Da tut man Paul Rodgers Unrecht. Ich habe ihn auf 3sat mit Queen gesehen, und der macht das gut. Aber derselbe Song ist eine völlig andere Musik. Teilweise hat es mich fast ein wenig an Country erinnert. Die Grünen haben jetzt noch nicht mal einen Paul Rodgers. Aber selbst wenn sie einen Paul Rodgers hätten, sitzt man da und denkt, er macht’s gut. Aber mit Freddie war’s halt richtig geil. Man denkt Freddie immer mit.

Was empfehlen Sie denn Joschka Fischer für einen neuen Beruf?

Einem Joschka Fischer kann man nichts empfehlen. Ich hoffe, er steigt hoch genug wieder ein. Das kann nur etwas von mindestens globaler Bedeutung sein. Ich wünsche es mir eher universell. Aber global mit Aussicht auf universell, das wäre genau richtig. Übrigens die Grünen: Wie schnell es mit denen gegangen ist! Wenn ich jetzt bei den Grünen in eine Pressekonferenz reingucke, das sieht aus wie bei mir, als ich als Kabarettist angefangen habe: es ist für vierzig Leute bestuhlt und achtzehn sind da. Und davon sind noch fünf Verwandte. Eine Partei, die die Gletscher bremsen sollte – und jetzt ist die gar nicht mehr vorhanden. So schnell kann es in unserer wunderbaren Medienlandschaft gehen.

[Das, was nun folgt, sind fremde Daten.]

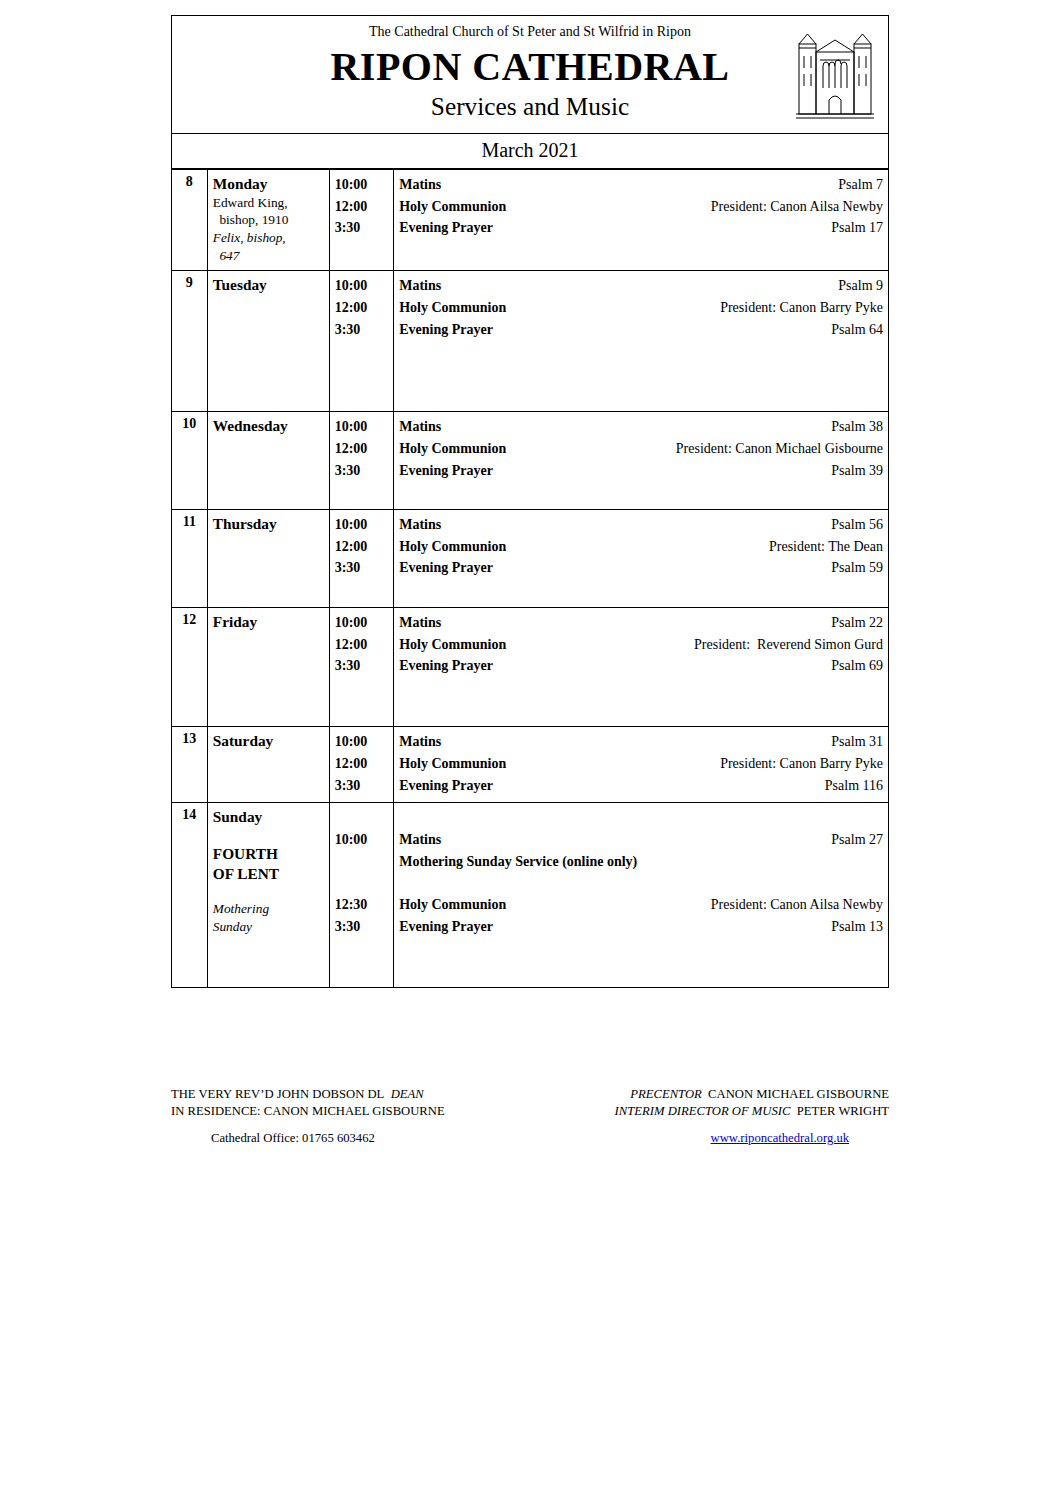The Cathedral Church of St Peter and St Wilfrid in Ripon
RIPON CATHEDRAL
Services and Music
March 2021
| 8 | Monday Edward King, bishop, 1910 Felix, bishop, 647 | 10:00 12:00 3:30 | Matins Psalm 7 Holy Communion President: Canon Ailsa Newby Evening Prayer Psalm 17 |
| 9 | Tuesday | 10:00 12:00 3:30 | Matins Psalm 9 Holy Communion President: Canon Barry Pyke Evening Prayer Psalm 64 |
| 10 | Wednesday | 10:00 12:00 3:30 | Matins Psalm 38 Holy Communion President: Canon Michael Gisbourne Evening Prayer Psalm 39 |
| 11 | Thursday | 10:00 12:00 3:30 | Matins Psalm 56 Holy Communion President: The Dean Evening Prayer Psalm 59 |
| 12 | Friday | 10:00 12:00 3:30 | Matins Psalm 22 Holy Communion President: Reverend Simon Gurd Evening Prayer Psalm 69 |
| 13 | Saturday | 10:00 12:00 3:30 | Matins Psalm 31 Holy Communion President: Canon Barry Pyke Evening Prayer Psalm 116 |
| 14 | Sunday FOURTH OF LENT Mothering Sunday | 10:00 12:30 3:30 | Matins Psalm 27 Mothering Sunday Service (online only) Holy Communion President: Canon Ailsa Newby Evening Prayer Psalm 13 |
THE VERY REV’D JOHN DOBSON DL DEAN
IN RESIDENCE: CANON MICHAEL GISBOURNE
PRECENTOR CANON MICHAEL GISBOURNE
INTERIM DIRECTOR OF MUSIC PETER WRIGHT
Cathedral Office: 01765 603462
www.riponcathedral.org.uk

Herr Schmidt, was treibt Sie noch an?

In der Hall of Bösewichter bin ich schon vertreten. Und jetzt ist die Frage: Wie verbringe ich die restlichen 42 Jahre meines Berufslebens? Muss ich jetzt bei jedem Nachwuchsbösewicht sagen: Hoppla, da wächst einer, da werde ich jetzt noch böser? Genauso böse war ich schon mal vor zwölf Jahren, das ist alles zu anstrengend. Ich merke halt, wie mir der Ehrgeiz langsam völlig abhanden kommt.

Keine Ziele mehr?

Für mich geht’s jetzt um den privaten Spaß. Die Freude an der Arbeit durch das Austesten von neuen Möglichkeiten. Ich sehe mich jetzt als so eine Art Jubel-Deutscher. Ich möchte jetzt eigentlich Menschen zujubeln. Und dafür ist der Sport die geniale Plattform.

Normalerweise läuft die Karriere im Fernsehen anders: erst Sportreporter, dann großer Unterhaltungsmoderator.

Ich wechsle ja nicht das Genre. Ich sage nur: Wozu soll ich mir krampfhaft 25 Minuten eigenes Material überlegen, wenn ich 24 Minuten lang einen Goldmedaillengewinner zeigen kann und in der letzten Minute selber sage: Sepp, das war ja riesig!